Le immagini sono tutte in bianco e nero, e in totale assenza di esseri umani.
Fotografo nelle giornate di cielo coperto oppure poco prima dell’alba e immediatamente dopo il tramonto. Con l’ora legale, a metà giugno, c’è una bella luce intorno alle cinque del mattino. A quell’ora si riesce a scattare anche in piazza San Marco quasi in completa solitudine.
Camminare è parte integrante di questo lavoro.
Amo camminare e credo di essere un osservatore compulsivo. Il più delle volte le fotografie testimoniano immagini già stratificate nella mia memoria nel corso degli anni. Analizzo con regolarità quanto già realizzato per poi tornare negli stessi luoghi e ripetere talvolta la stessa inquadratura, con piccolissime variazioni. Mediamente percorro a Venezia dieci chilometri al giorno.
Le sue immagini mostrano una Venezia inedita, per nulla pittoresca, che ci fa vedere anche diverse zone insolite, periferiche e poco battute.
Tranne per qualche luogo non accessibile al pubblico, la Venezia che mostro è quella che si propone quotidianamente a qualsiasi passante. Per vederla basterebbe spegnere i cellulari e lasciarsi guidare dall’istinto senza paura di perdersi. Tornando al mio lavoro, penso che possa essere definito come un diario di incontri, scandito – esattamente come lo è nella realtà – in giornate.
Nell’immaginario comune, Venezia è una città che non cambia, o cambia pochissimo. Che trasformazione raccontano e racconteranno queste foto?
Che Venezia sia sostanzialmente immutata nell’ultimo secolo è una suggestione alla quale vogliamo tutti credere. Rispetto alla sua limitata superficie credo invece che sia la città italiana che ha subito più trasformazioni, creazione di nuove isole comprese. Senza attendere il completamento del mio progetto (mi auguro nel 2030), basta guardare indietro di 25, 30 anni per rendersi conto della quantità di cambiamenti avvenuti in un periodo così breve.
Fotografi che l’hanno ispirata?
Negli anni ho avuto la fortuna di lavorare con molti fotografi dalle caratteristiche estremamente diverse tra loro, da Gianni Berengo Gardin a Helmut Newton, per indicare due personalità estremamente diverse fra loro. A ognuno di questi incontri e ad altri avvenuti solo sui libri, devo qualcosa. Molto spesso i riferimenti sono facilmente individuabili nelle immagini, come nel caso di Charles Marville, Gabriele Basilico e Bernd e Hilla Becher. In altri casi il legame appartiene alla concezione stessa del progetto, come l’insistenza ossessiva dello sguardo di Nobuyoshi Araki, oppure, in apparente contrapposizione con il fotografo giapponese, il rispetto assoluto verso il soggetto, qualsiasi esso sia, di Pentti Sammallahti. Tentare di documentare sistematicamente tutta Venezia in qualità di fotografo è per me, paradossalmente, la prima esperienza vissuta intensamente da architetto, nel tentativo di creare fonti di documentazione utili, in futuro, ad altri architetti, urbanisti e storici dell’arte.
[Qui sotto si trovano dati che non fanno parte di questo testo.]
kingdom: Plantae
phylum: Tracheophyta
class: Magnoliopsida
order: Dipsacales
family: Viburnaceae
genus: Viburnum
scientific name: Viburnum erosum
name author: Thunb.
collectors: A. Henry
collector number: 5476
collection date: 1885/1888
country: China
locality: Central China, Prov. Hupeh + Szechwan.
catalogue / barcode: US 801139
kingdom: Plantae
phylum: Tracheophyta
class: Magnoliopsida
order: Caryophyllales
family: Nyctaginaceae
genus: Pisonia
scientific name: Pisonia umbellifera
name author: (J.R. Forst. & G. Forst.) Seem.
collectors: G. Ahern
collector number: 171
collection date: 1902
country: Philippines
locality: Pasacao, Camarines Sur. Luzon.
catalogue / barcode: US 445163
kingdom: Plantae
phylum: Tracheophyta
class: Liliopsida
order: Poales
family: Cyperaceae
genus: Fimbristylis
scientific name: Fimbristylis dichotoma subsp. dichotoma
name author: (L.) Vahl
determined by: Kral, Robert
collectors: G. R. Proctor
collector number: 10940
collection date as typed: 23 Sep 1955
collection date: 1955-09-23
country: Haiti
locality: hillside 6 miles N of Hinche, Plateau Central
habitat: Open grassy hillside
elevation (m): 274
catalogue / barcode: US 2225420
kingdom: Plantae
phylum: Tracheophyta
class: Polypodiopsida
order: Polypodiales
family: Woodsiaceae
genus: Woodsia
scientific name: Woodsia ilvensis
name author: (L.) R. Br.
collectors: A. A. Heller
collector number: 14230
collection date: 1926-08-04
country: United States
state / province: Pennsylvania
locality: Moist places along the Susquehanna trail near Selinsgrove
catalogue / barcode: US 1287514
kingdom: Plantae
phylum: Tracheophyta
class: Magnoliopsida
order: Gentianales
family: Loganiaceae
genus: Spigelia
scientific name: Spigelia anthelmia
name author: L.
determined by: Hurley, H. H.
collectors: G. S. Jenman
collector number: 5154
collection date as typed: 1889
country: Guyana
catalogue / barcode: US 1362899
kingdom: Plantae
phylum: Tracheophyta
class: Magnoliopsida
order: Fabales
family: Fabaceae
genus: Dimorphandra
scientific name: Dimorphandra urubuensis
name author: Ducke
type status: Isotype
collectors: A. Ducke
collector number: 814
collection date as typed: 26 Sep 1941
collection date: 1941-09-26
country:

Per concludere: lei ha siglato un accordo con l’Istituto Centrale per il Catalogo e la Documentazione (Iccd) e la Soprintendenza Archeologia Belle Arti e Paesaggio del Comune di Venezia e Laguna attraverso cui di fatto donerà alla città questo lunghissimo lavoro, possiamo definirlo un grande atto di generosità?
Nello spirito dei firmatari si tratta di un accordo “win-win”: a me l’opportunità della realizzazione delle fotografie, allo Stato l’onere della catalogazione di Venice Urban Photo Archive e la creazione di una sezione ad esso dedicata all’interno del portale dell’ICCD per la sua consultazione.